[R-sig-Geo] why are idw and gstat different? [SEC=UNCLASSIFIED]
Edzer Pebesma
edzer.pebesma at uni-muenster.de
Wed Jul 9 09:27:25 CEST 2008
Jin.Li at ga.gov.au wrote:
>
> Edzer,
>
> I guess what I mean by “best guess” is that there should possibly be a
> reasonable value for nmax as we know that samples located beyond the
> range are expected to have little contribution to the estimation.
>
This is only true if (i) the relative nugget is small, and (ii) there is
no regression going on in the trend. But where should the threshold be
for (i)? And what to do when there are no samples within the range distance?
>
> Am I right by assuming that the effect of the range has been taking
> into account by “model” in the krige and gstat and we do not need to
> worry about choosing a value for nmax?
>
I'm not sure. The default is that no neighbourhood selection takes place
unless you specify a neighbourhood. The motivation behind this was
simplicity rather than a model.
--
Edzer
>
> Thanks.
>
> Jin
>
> Thanks for identifying the problem. The problem showed how big the impact of
> the choice of nmax value on the estimation is.
>
> In both krige and gstat, the default value for nmax is Inf. I am doing a
> simulation experiment now to assess the performance of several spatial
> interpolators using a few hundreds datasets. It is easy to do it by using the
> default value. But I am wondering what the best guess for nmax is?
>
>
> I've wondered that too; I know that if n >> 10000 or so, maybe
> earlier, things will fail miserably. But how would you define "best"
> in this context?
>
>
>
>
> I assumed that the default value Inf for nmax would take the maximum value of
> the number of samples available.
>
> Yes, that is the case.
>
> After a few trials, I found my assumption
> was wrong as evidenced below. Obviously, it took a value between 20 and 30.
>
> You falsely assume that CPU times has to increase with nmax. This is
> true as long as it is smaller than the data size, but then it suddenly
> drops. This is because if the search neighbourhood is global, (i) the
> covariance matrix decomposition has to be done only once instead N
> times with N the number of prediction locations , and (ii) the
> overhead for neighbourhood selection vanishes.
>
> --
> Edzer
>
>> system.time(x <- krige(log(zinc)~1, meuse, meuse.grid, model = m))
>>
> [using ordinary kriging]
> user system elapsed
> 0.32 0.00 0.31
>
>> system.time(x <- krige(log(zinc)~1, meuse, meuse.grid, model = m, nmax=20))
>>
> [using ordinary kriging]
> user system elapsed
> 0.25 0.02 0.27
>
>> system.time(x <- krige(log(zinc)~1, meuse, meuse.grid, model = m, nmax=30))
>>
> [using ordinary kriging]
> user system elapsed
> 0.41 0.02 0.43
>
>> system.time(x <- krige(log(zinc)~1, meuse, meuse.grid, model = m, nmax=50))
>>
> [using ordinary kriging]
> user system elapsed
> 0.89 0.00 0.89
>
> Please clarify this.
> Thanks,
> Jin
>
> -----Original Message-----
> From: Edzer Pebesma [mailto:edzer.pebesma at uni-muenster.de]

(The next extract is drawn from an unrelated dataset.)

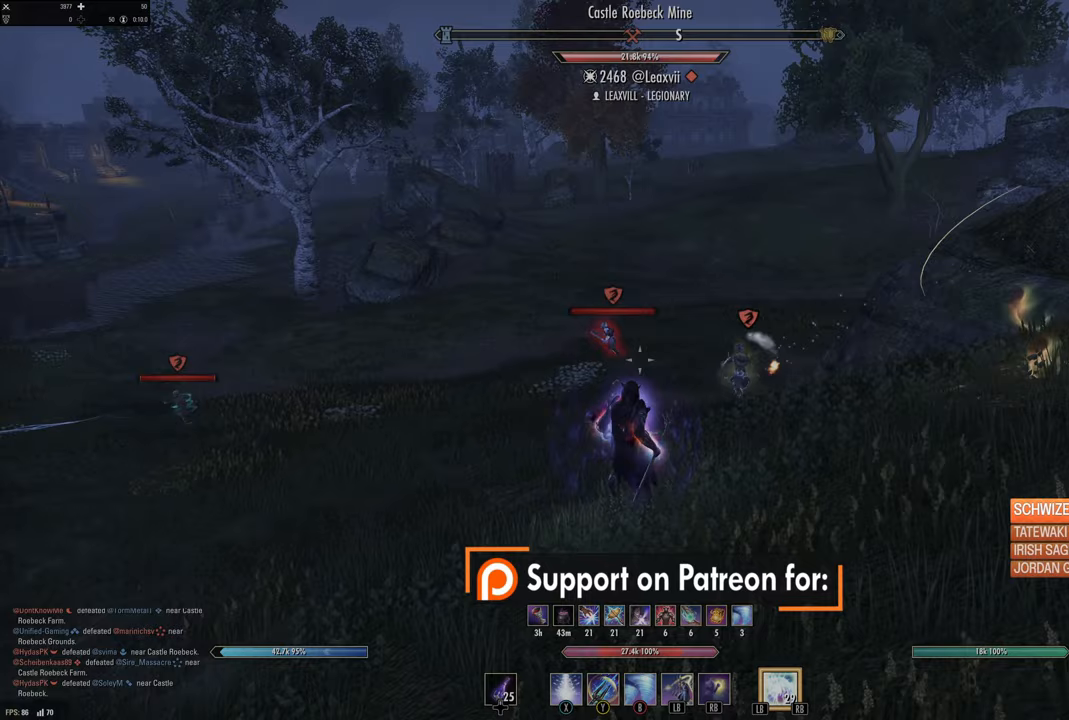
{"buttons": [], "left_stick": "center", "right_stick": "up-left", "events": [[317, "left_stick", "center"], [450, "right_stick", "up-left"]]}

> Sent: Tuesday, 8 July 2008 5:35
> To: Li Jin
> Cc: r-sig-geo at stat.math.ethz.ch <mailto:r-sig-geo at stat.math.ethz.ch>
> Subject: Re: [R-sig-Geo] why are idw and gstat different? [SEC=UNCLASSIFIED]
>
> Jin, you specified nmax = 7 in the second call, but not in the first.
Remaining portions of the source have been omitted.